Amo muito tudo isso: Big Mac é usado para entender a economia

Amo muito tudo isso: Big Mac é usado para entender a economia

“Batata frita e Coca-Cola média?” Quem nunca ouviu esta pergunta que atire o primeiro picles. Pode-se dizer que o Big Mac é o sanduíche mais conhecido nos quatro cantos do mundo. A combinação de dois hambúrgueres, alface, queijo, molho especial, cebola, picles e pão com gergelim definitivamente ganhou os corações de muitos gulosos por aí.

Entre os menus comemorativos e edições limitadas, o Big Mac permanece firme e forte no cardápio do McDonald's. Não é à toa que este item de fast food foi usado como parâmetro de comparação econômica entre os países. Já ouviu falar no Índice Big Mac? Ele foi criado em 1986 pela revista britânica The Economist para verificar, de forma bem humorada, as cotações de moedas ao redor do globo.

O ranking é atualizado a cada seis meses e usa o valor do sanduíche como parâmetro para checar as moedas de mais de 50 países em relação ao dólar americano. A iniciativa é, no mínimo, engraçada. Só que o índice não está livre de críticas. Obviamente, os critérios de comparação não são exatos, mas deve-se reconhecer o esforço de mostrar de modo mais simples e criativo como anda o cenário financeiro em todo o planeta.

Para facilitar o entendimento sobre a economia de forma global, a publicação elabora a lista sob a perspectiva de paridade de poder de compra. Contudo, o cálculo só avalia o preço do Big Mac, desconsiderando outros produtos de consumo.

Bem, e como nós brasileiros aparecemos nesta listagem? A recente baixa do dólar em relação à moeda brasileira fez com que o Brasil voltasse a figurar no início do ranking. Segundo dados divulgados em julho, o sanduíche de fast food custa cerca de R$ 15,50, correspondendo a US$ 4,78. Deste modo, nós figuramos agora em quinto lugar entre os Big Macs mais caros do mundo.

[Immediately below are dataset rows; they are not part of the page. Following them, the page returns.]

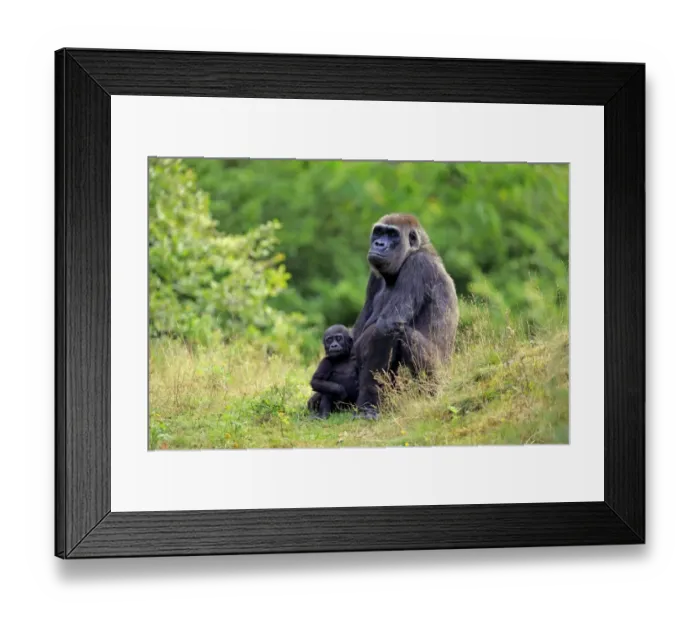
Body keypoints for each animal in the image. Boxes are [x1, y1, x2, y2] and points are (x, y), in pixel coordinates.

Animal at [351, 213, 459, 420]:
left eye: (393, 234)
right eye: (379, 232)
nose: (378, 244)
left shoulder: (418, 265)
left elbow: (387, 326)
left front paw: (369, 404)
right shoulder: (375, 277)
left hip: (440, 373)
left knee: (404, 335)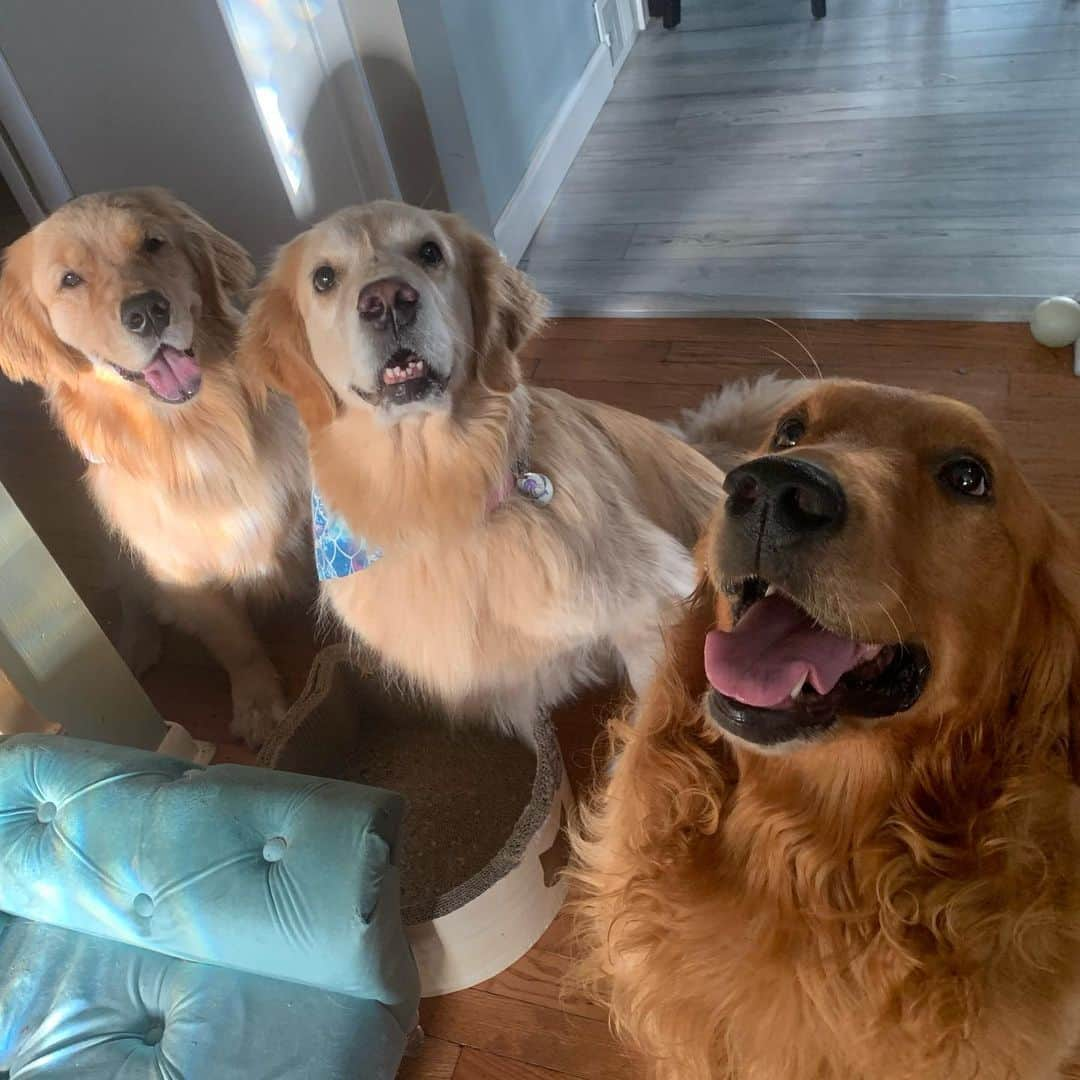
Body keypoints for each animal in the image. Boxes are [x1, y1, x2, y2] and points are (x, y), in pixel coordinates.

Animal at [0, 190, 308, 747]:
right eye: (70, 279)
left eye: (153, 243)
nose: (147, 310)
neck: (195, 431)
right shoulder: (182, 573)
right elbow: (237, 645)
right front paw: (258, 705)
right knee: (132, 596)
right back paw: (135, 644)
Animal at [236, 198, 743, 730]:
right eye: (324, 278)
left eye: (430, 252)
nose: (388, 300)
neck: (432, 497)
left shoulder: (654, 605)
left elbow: (642, 730)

Convenhamos que nossa economia não anda bem das pernas. Tanto é que, no início do ano, o país estava na 17ª posição, com o sanduíche custando US$ 3,35. Sorte nossa que existem outras nações em que é preciso colocar ainda mais a mão no bolso para fazer um lanche nada saudável.

A Suíça atualmente possui a primeira posição, com um sanduíche custando US$ 6,59. Em seguida vêm a Noruega e a Suécia, com preços de US$ 5,51 e US$ 5,23 respectivamente. Nas últimas posições estão Rússia (US$ 2,05), Malásia (US$ 1,99) e a Ucrânia que, com o sanduíche custando US$ 1,57, ficou na lanterna.

Ao observar o ranking como um todo, é possível compreender que a maioria das moedas está desvalorizada frente ao dólar. O franco suíço, por sua vez, é uma exceção à regra, já que apresenta uma supervalorização. Nosso Real esteve mais abaixo na lista justamente devido ao seu ciclo de enfraquecimento. Com a o dólar em alta mundialmente, a maior partes dos países analisados acabam tendo suas moedas subvalorizadas em relação ao dinheiro ianque.

Sem pretensão científica, o Índice Big Mac é, segundo o próprio criador, apenas uma ferramenta para deixar a teoria de taxas de câmbio mais fácil de entender. Com essa onda de deixar as coisas menos complicadas, especialmente os termos da economia, cada vez mais pessoas estão se interessando pelo Mercado Financeiro. 

Outros fatores que colaboram para esse crescimento é a economia brasileira em marcha lenta, o que aumentou número de desempregados e endividados. Com isso, muitas pessoas buscaram informações sobre como sair do vermelho e como economizar dinheiro, por exemplo.

Isso reflete de diferentes maneiras: na queda do rendimento poupança, no aumento do interesse pela cotação do dólar, no crescimento surpreendente de vendas de títulos públicos e no desempenho impressionante da Bolsa de Valores em 2016.